Panel to seek contempt charges against Bolten, Miers
White House, lawmakers disagree on whether a president can extend executive privilege to bar production of documents and testimony.
Amid bitter partisan sniping, the House Judiciary Committee voted Wednesday to recommend that the House cite White House Chief of Staff Joshua Bolten and former White House counsel Harriet Miers for contempt of Congress for failing to cooperate with the investigation of firings of U.S. attorneys.
The vote put Congress and the White House on a head-on collision over whether a president can extend executive privilege to bar production of documents and testimony to present and former White House officials. On a party line 22-17 vote, the panel recommended the full House seek contempt charges against Bolten for refusing to turn over documents to the committee, and against Miers for refusing to appear or produce documents as directed by congressional subpoenas.
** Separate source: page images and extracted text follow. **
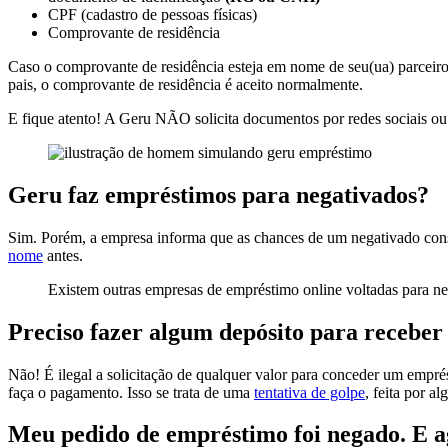
CPF (cadastro de pessoas físicas)
Comprovante de residência
Caso o comprovante de residência esteja em nome de seu(ua) parceiro(
pais, o comprovante de residência é aceito normalmente.
E fique atento! A Geru NÃO solicita documentos por redes sociais ou 
Geru faz empréstimos para negativados?
Sim. Porém, a empresa informa que as chances de um negativado cons
nome
antes.
Existem outras empresas de empréstimo online voltadas para 
Preciso fazer algum depósito para recebe
Não! É ilegal a solicitação de qualquer valor para conceder um empré
faça o pagamento. Isso se trata de uma
tentativa de golpe
, feita por a
Meu pedido de empréstimo foi negado. E 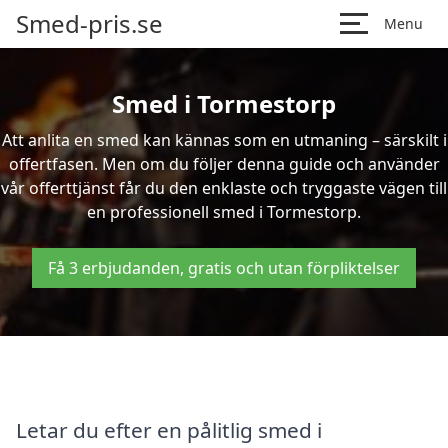
Smed-pris.se
Menu
Smed i Tormestorp
Att anlita en smed kan kännas som en utmaning – särskilt i
offertfasen. Men om du följer denna guide och använder
vår offerttjänst får du den enklaste och tryggaste vägen till
en professionell smed i Tormestorp.
Få 3 erbjudanden, gratis och utan förpliktelser
Letar du efter en pålitlig smed i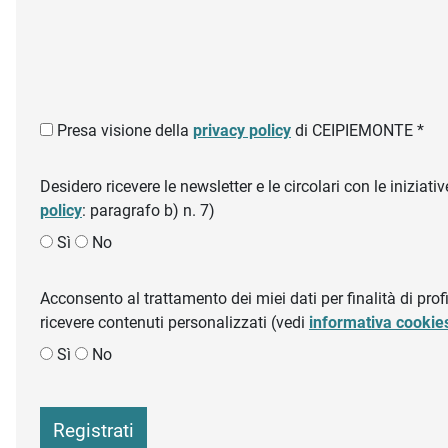
Presa visione della
privacy policy
di CEIPIEMONTE *
Desidero ricevere le newsletter e le circolari con le inizi
policy
: paragrafo b) n. 7)
Sì
No
Acconsento al trattamento dei miei dati per finalità di profil
ricevere contenuti personalizzati (vedi
informativa cookie
Sì
No
Registrati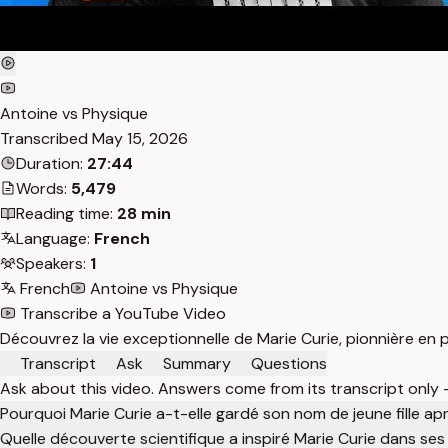
Antoine vs Physique
Transcribed
May 15, 2026
Duration:
27:44
Words:
5,479
Reading time:
28 min
Language:
French
Speakers:
1
French
Antoine vs Physique
Transcribe a YouTube Video
Découvrez la vie exceptionnelle de Marie Curie, pionnière en 
Transcript
Ask
Summary
Questions
Ask about this video. Answers come from its transcript only
Pourquoi Marie Curie a-t-elle gardé son nom de jeune fille ap
Quelle découverte scientifique a inspiré Marie Curie dans se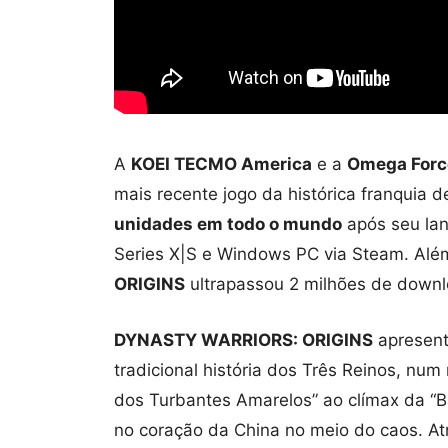
A
KOEI TECMO America
e a
Omega Forc
mais recente jogo da histórica franquia 
unidades em todo o mundo
após seu la
Series X|S e Windows PC via Steam. Alé
ORIGINS
ultrapassou 2 milhões de downl
DYNASTY WARRIORS: ORIGINS
apresent
tradicional história dos Três Reinos, num 
dos Turbantes Amarelos” ao clímax da “Ba
no coração da China no meio do caos. At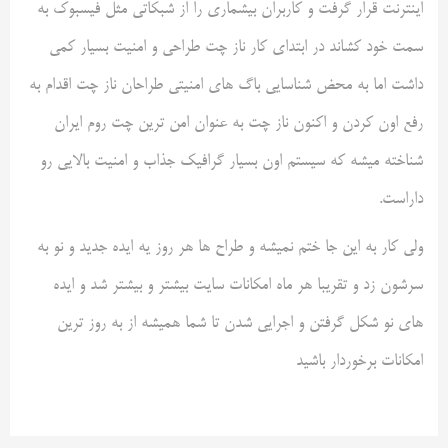
اینترنت قرار گرفت و کاربران بیشماری را از شبکاتی مثل فیسبوک به
سمت خود کشاند در ابتدای کار ناز چت طراحی و امنیت بسیار کمی
داشت اما به محض شناسایی باگ های امنیتی طراحان ناز چت اقدام به
رفع اون کردن و اکنون ناز چت به عنوان امن ترین چت روم ایران
شناخته میشه که سیستم اون بسیار گرافیک جذاب و امنیت بالایی رو
داراست.
ولی کار به این جا ختم نمیشه و طراح ها هر روز یه ایده جدید و نو به
سرشون زد و تقریبا هر ماه امکانات سایت بیشتر و بیشتر شد و ایده
های نو شکل گرفتن و اجرایی شدن تا شما همیشه از به روز ترین
امکانات برخوردار باشید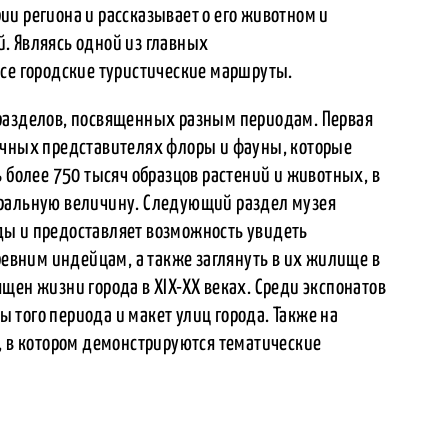
и региона и рассказывает о его животном и
. Являясь одной из главных
все городские туристические маршруты.
 разделов, посвященных разным периодам. Первая
ичных представителях флоры и фауны, которые
ь более 750 тысяч образцов растений и животных, в
уральную величину. Следующий раздел музея
ды и предоставляет возможность увидеть
вним индейцам, а также заглянуть в их жилище в
щен жизни города в XIX-XX веках. Среди экспонатов
того периода и макет улиц города. Также на
, в котором демонстрируются тематические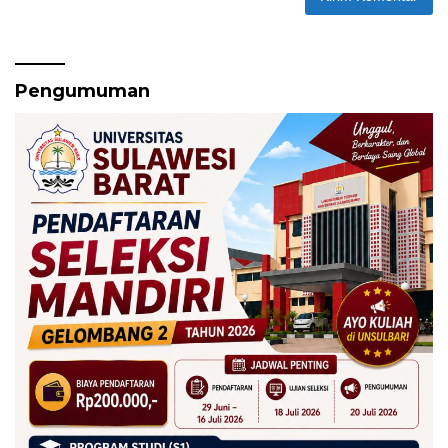
Pengumuman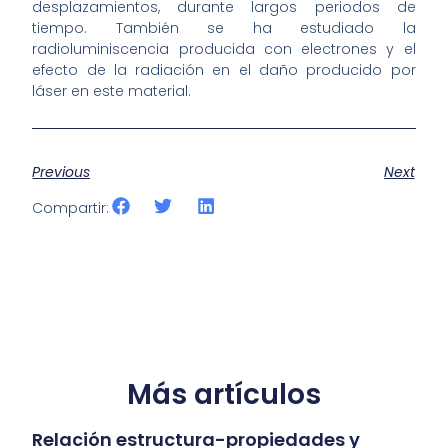
desplazamientos, durante largos periodos de
tiempo. También se ha estudiado la
radioluminiscencia producida con electrones y el
efecto de la radiación en el daño producido por
láser en este material.
Previous
Next
Compartir:
Más artículos
Relación estructura-propiedades y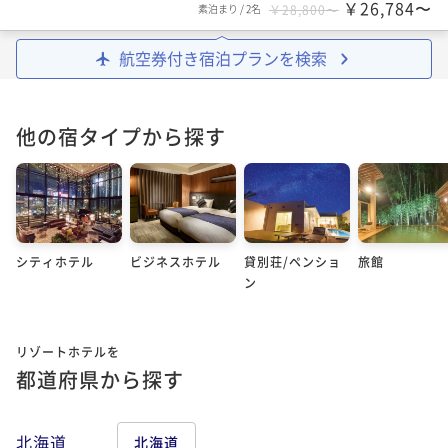
￥26,784〜
素泊まり
/
2名
￥28,800〜
航空券付き宿泊プランを検索
他の宿タイプから探す
シティホテル
ビジネスホテル
貸別荘/ペンショ
旅館
ン
リゾートホテルを
都道府県から探す
北海道
北海道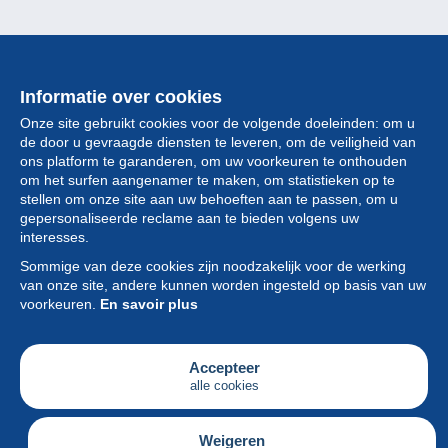
Informatie over cookies
Onze site gebruikt cookies voor de volgende doeleinden: om u
de door u gevraagde diensten te leveren, om de veiligheid van
ons platform te garanderen, om uw voorkeuren te onthouden
om het surfen aangenamer te maken, om statistieken op te
stellen om onze site aan uw behoeften aan te passen, om u
gepersonaliseerde reclame aan te bieden volgens uw
Collectie
interesses.
Sommige van deze cookies zijn noodzakelijk voor de werking
Nieuws
van onze site, andere kunnen worden ingesteld op basis van uw
voorkeuren.
En savoir plus
Functie
Vereniging
Accepteer
alle cookies
Diensten
Schrijven
Weigeren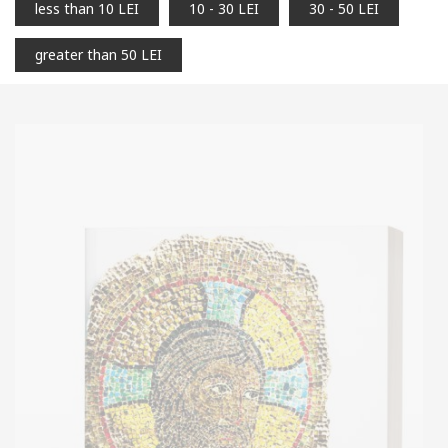
less than 10 LEI
10 - 30 LEI
30 - 50 LEI
greater than 50 LEI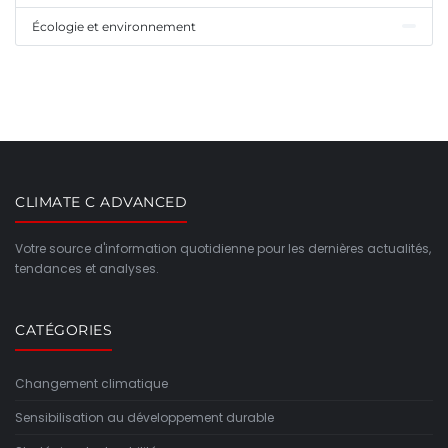
Écologie et environnement
CLIMATE C ADVANCED
Votre source d'information quotidienne pour les dernières actualités,
tendances et analyses.
CATÉGORIES
Changement climatique
Sensibilisation au développement durable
Republicans charge the probe is a "fishing expedition" with no evidence of wrongdoing by the White House to support the rare action of bringing contempt proceedings. Angry Democrats said it was "audacious" for Miers and Bolten not to cooperate even though President Bush has invoked executive privilege and prevented their testimony and release of White House e-mails and documents.
If the House votes to cite them for contempt, the U.S. attorney for the District of Columbia would have to decide whether to indict. But the White House has said that the prosecutor as an agent of the administration's Justice Department will not bring charges. Contempt of Congress is a misdemeanor subject to prison terms up to one year and fines up to $100 but it is considered a serious constitutional charge.
House Judiciary Chairman John Conyers, D-Mich., said he was not launching the contempt proceedings lightly. While he said the president has power to fire U.S. attorneys, the issue is "whether any administration can terminate or retain such individuals in order to influence pending criminal investigations or influence an election."
Judiciary ranking member Lamar Smith, R-Texas, said the committee was wasting its time that could be spent on crime-fighting and other legislation. "While Democrats continue to play political games critical issues facing the American people are being neglected," Smith said.
Rep. James Sensenbrenner, R-Wis., proposed the panel hold off on the contempt move and ask the House clerk to file a civil lawsuit to settle the issue of executive privilege. He said he feared the contempt citation case could lose in court and jeopardize future congressional efforts to gather information.
White House Press Secretary Tony Snow slammed Democrats for what he deemed a waste of time and political theater that distracted lawmakers from working on legislation such as the appropriations bills. "The question is, 'Why are they doing this rather than the people's business?' " he said.